(Beginning of Supplied passage)
Relaymedia

Christian Groups Hungry for Technology

( [email protected] ) May 12, 2006 12:27 PM EDT

Faith-based organizations are growing bigger both in size and finances, giving more room for the religious groups to invest in expanding outreach to whole new levels. And many of them are investing with secular marketing agencies.

TeenMania, one of the largest Christian youth ministries in the nation, just came out of two newly launched stadium events that drew more than 60,000 teens in two major cities and is now headed toward the East Coast next weekend to reach thousands more. With the urgent need now greater than ever to reach the young generation for Christ, BattleCry – a “reverse rebellion” countering the MTV-impacted culture – kicked off in March on a new web platform.

A new BattleCry website (www.battlecry.com) and podcasts are helping link students across the country, gearing them up with their own battle plan. And TeenMania took their new tech-savvy outreach to Tocquigny, a secular ad and marketing agency.

The high-ranking interactive agency, according to B-to-B Magazine and Adweek, was given the assignment to take TeenMania's message to a national platform and to use whatever technology was needed, from text messaging to podcasting, to attract and engage the teenaged audience, according to the New York Times.

"I think one of the key things that we're seeing is really an increase in the sophistication and scope of these [religion-based] groups," said Skip Dampier, a partner and creative director at the agency, according to the Times. "What we used to think of as a small nonprofit Christian organization has really turned into savvy marketers with an appetite for technology."

The advanced approach comes with an appetite for technology increasingly seen in today's generation.

"Technology is taking this generation by storm," stated TeenMania founder Ron Luce who noted that youth groups are tied together on the Internet.

Staying up-to-date with technology and following the trend of tech-savvy teens, Luce opened TeenMania to secular firms, recognizing that Christian ad agencies may not perform on a "world-class level."

"If MTV can give them the best, why can't us Christians give them the best?" Luce told the Times. "If MTV values them more than we do, then MTV is going to get their hearts."

Christian organizations also acknowledging the power of the Web are preparing for the second annual Internet Evangelism Day. On May 7, churches and faith groups around the globe will partake in communicating the outreach potential of the Internet to facilitate the spread of the Gospel.
(End of Supplied passage)
(Beginning of Provided material)
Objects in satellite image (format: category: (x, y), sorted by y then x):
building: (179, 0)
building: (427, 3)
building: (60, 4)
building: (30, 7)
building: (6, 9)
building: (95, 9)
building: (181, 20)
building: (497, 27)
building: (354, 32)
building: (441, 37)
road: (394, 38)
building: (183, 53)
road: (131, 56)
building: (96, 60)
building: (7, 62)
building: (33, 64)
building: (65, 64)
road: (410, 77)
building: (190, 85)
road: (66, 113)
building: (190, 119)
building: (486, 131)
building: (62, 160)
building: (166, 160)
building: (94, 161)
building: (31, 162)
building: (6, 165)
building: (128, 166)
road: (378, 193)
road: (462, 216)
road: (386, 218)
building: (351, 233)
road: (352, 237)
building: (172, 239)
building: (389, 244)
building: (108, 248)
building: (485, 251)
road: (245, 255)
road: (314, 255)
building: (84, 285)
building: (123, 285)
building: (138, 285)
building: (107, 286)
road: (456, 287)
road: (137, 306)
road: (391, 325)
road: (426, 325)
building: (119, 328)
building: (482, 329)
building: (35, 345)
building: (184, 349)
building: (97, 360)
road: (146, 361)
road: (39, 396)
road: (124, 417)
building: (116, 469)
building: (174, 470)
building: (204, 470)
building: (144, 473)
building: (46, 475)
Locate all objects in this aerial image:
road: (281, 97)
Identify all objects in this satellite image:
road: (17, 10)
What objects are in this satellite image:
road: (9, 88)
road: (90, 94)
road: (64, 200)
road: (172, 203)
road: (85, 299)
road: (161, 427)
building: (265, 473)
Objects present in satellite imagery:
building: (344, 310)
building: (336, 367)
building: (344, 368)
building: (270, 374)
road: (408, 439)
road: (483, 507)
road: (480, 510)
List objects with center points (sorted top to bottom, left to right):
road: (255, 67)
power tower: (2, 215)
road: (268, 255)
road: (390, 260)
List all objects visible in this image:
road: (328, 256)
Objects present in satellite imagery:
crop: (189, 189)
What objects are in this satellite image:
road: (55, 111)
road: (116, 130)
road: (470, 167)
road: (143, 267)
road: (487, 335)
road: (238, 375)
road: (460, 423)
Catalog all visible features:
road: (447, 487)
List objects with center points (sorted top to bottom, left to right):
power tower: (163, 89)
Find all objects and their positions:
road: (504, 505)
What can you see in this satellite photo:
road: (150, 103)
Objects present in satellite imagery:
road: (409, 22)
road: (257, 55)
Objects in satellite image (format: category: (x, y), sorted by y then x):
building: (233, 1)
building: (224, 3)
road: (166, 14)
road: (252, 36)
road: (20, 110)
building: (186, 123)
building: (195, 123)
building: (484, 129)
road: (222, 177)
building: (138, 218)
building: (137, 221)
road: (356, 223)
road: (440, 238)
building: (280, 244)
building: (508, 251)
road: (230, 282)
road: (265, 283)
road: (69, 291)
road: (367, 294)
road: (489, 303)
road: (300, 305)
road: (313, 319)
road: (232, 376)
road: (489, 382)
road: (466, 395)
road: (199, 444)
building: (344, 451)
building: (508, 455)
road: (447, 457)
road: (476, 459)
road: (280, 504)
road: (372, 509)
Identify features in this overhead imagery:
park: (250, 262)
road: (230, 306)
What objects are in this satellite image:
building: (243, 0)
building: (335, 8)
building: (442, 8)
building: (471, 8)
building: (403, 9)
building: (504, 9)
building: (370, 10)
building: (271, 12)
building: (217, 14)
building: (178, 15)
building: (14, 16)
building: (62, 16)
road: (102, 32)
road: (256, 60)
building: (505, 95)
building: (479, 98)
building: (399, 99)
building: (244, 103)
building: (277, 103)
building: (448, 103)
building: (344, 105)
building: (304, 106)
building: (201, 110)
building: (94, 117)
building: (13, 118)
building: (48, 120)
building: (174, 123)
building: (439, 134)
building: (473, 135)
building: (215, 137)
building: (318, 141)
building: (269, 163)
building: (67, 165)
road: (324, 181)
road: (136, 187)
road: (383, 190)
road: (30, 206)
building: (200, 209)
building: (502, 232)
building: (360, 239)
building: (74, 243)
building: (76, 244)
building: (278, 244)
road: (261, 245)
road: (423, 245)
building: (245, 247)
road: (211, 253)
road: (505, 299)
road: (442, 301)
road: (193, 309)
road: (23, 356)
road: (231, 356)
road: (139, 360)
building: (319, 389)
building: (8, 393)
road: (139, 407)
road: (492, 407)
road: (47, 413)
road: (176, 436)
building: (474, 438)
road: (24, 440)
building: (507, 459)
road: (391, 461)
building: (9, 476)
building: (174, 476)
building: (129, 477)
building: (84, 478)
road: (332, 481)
(End of Provided material)
> [Work task 1]:
Set down the passage of the article on Christian groups and technology between "Faith-based organizations are" and "new web platform.", inclusive.
> [Work task 2]:
According to the article on Christian groups and technology, to which secular agency did TeenMania take its new tech-savvy outreach?

> [Expected output 1]:
Faith-based organizations are growing bigger both in size and finances, giving more room for the religious groups to invest in expanding outreach to whole new levels. And many of them are investing with secular marketing agencies.

TeenMania, one of the largest Christian youth ministries in the nation, just came out of two newly launched stadium events that drew more than 60,000 teens in two major cities and is now headed toward the East Coast next weekend to reach thousands more. With the urgent need now greater than ever to reach the young generation for Christ, BattleCry – a “reverse rebellion” countering the MTV-impacted culture – kicked off in March on a new web platform.

> [Expected output 2]:
Tocquigny, a secular ad and marketing agency.